AIM OF THE EXERCISE:
Copy out every line of the material below word for word, keeping the original order.
Begin
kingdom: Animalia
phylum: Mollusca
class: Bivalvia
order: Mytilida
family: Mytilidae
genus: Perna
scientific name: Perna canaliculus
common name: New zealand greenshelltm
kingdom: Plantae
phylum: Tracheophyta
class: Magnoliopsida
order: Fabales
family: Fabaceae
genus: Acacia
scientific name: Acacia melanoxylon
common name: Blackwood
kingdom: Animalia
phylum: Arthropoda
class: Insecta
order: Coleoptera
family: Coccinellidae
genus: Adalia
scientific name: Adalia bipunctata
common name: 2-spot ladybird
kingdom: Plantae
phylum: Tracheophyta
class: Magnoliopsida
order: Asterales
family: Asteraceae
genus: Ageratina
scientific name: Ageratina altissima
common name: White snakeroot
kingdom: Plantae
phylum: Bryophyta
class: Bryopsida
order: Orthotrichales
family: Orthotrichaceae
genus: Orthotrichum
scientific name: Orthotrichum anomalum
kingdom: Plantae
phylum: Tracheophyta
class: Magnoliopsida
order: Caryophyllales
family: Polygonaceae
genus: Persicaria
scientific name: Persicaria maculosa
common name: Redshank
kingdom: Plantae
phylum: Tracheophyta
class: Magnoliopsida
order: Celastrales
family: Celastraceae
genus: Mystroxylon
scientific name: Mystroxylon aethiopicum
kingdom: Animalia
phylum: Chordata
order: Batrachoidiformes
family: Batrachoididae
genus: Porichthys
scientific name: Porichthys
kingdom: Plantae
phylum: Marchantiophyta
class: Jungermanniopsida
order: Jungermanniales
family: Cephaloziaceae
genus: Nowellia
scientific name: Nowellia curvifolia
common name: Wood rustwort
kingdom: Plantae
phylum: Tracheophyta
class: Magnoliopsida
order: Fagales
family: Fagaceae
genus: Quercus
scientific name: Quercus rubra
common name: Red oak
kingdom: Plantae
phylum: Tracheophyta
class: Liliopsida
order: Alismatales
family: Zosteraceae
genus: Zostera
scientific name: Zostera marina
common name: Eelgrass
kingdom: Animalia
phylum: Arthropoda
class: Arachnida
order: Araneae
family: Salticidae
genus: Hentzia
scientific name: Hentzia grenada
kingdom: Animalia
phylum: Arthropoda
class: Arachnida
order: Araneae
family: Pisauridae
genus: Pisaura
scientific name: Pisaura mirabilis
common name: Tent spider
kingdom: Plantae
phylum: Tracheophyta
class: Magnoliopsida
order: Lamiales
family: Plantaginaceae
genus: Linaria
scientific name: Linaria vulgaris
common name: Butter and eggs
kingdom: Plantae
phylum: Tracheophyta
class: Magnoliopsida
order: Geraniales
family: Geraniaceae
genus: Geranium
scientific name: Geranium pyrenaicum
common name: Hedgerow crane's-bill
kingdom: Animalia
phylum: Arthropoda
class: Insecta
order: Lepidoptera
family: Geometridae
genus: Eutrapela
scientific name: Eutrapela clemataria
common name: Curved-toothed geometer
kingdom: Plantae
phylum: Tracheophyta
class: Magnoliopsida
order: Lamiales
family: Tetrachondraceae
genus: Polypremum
End
SOLUTION TO THE EXERCISE:
kingdom: Animalia
phylum: Mollusca
class: Bivalvia
order: Mytilida
family: Mytilidae
genus: Perna
scientific name: Perna canaliculus
common name: New zealand greenshelltm
kingdom: Plantae
phylum: Tracheophyta
class: Magnoliopsida
order: Fabales
family: Fabaceae
genus: Acacia
scientific name: Acacia melanoxylon
common name: Blackwood
kingdom: Animalia
phylum: Arthropoda
class: Insecta
order: Coleoptera
family: Coccinellidae
genus: Adalia
scientific name: Adalia bipunctata
common name: 2-spot ladybird
kingdom: Plantae
phylum: Tracheophyta
class: Magnoliopsida
order: Asterales
family: Asteraceae
genus: Ageratina
scientific name: Ageratina altissima
common name: White snakeroot
kingdom: Plantae
phylum: Bryophyta
class: Bryopsida
order: Orthotrichales
family: Orthotrichaceae
genus: Orthotrichum
scientific name: Orthotrichum anomalum
kingdom: Plantae
phylum: Tracheophyta
class: Magnoliopsida
order: Caryophyllales
family: Polygonaceae
genus: Persicaria
scientific name: Persicaria maculosa
common name: Redshank
kingdom: Plantae
phylum: Tracheophyta
class: Magnoliopsida
order: Celastrales
family: Celastraceae
genus: Mystroxylon
scientific name: Mystroxylon aethiopicum
kingdom: Animalia
phylum: Chordata
order: Batrachoidiformes
family: Batrachoididae
genus: Porichthys
scientific name: Porichthys
kingdom: Plantae
phylum: Marchantiophyta
class: Jungermanniopsida
order: Jungermanniales
family: Cephaloziaceae
genus: Nowellia
scientific name: Nowellia curvifolia
common name: Wood rustwort
kingdom: Plantae
phylum: Tracheophyta
class: Magnoliopsida
order: Fagales
family: Fagaceae
genus: Quercus
scientific name: Quercus rubra
common name: Red oak
kingdom: Plantae
phylum: Tracheophyta
class: Liliopsida
order: Alismatales
family: Zosteraceae
genus: Zostera
scientific name: Zostera marina
common name: Eelgrass
kingdom: Animalia
phylum: Arthropoda
class: Arachnida
order: Araneae
family: Salticidae
genus: Hentzia
scientific name: Hentzia grenada
kingdom: Animalia
phylum: Arthropoda
class: Arachnida
order: Araneae
family: Pisauridae
genus: Pisaura
scientific name: Pisaura mirabilis
common name: Tent spider
kingdom: Plantae
phylum: Tracheophyta
class: Magnoliopsida
order: Lamiales
family: Plantaginaceae
genus: Linaria
scientific name: Linaria vulgaris
common name: Butter and eggs
kingdom: Plantae
phylum: Tracheophyta
class: Magnoliopsida
order: Geraniales
family: Geraniaceae
genus: Geranium
scientific name: Geranium pyrenaicum
common name: Hedgerow crane's-bill
kingdom: Animalia
phylum: Arthropoda
class: Insecta
order: Lepidoptera
family: Geometridae
genus: Eutrapela
scientific name: Eutrapela clemataria
common name: Curved-toothed geometer
kingdom: Plantae
phylum: Tracheophyta
class: Magnoliopsida
order: Lamiales
family: Tetrachondraceae
genus: Polypremum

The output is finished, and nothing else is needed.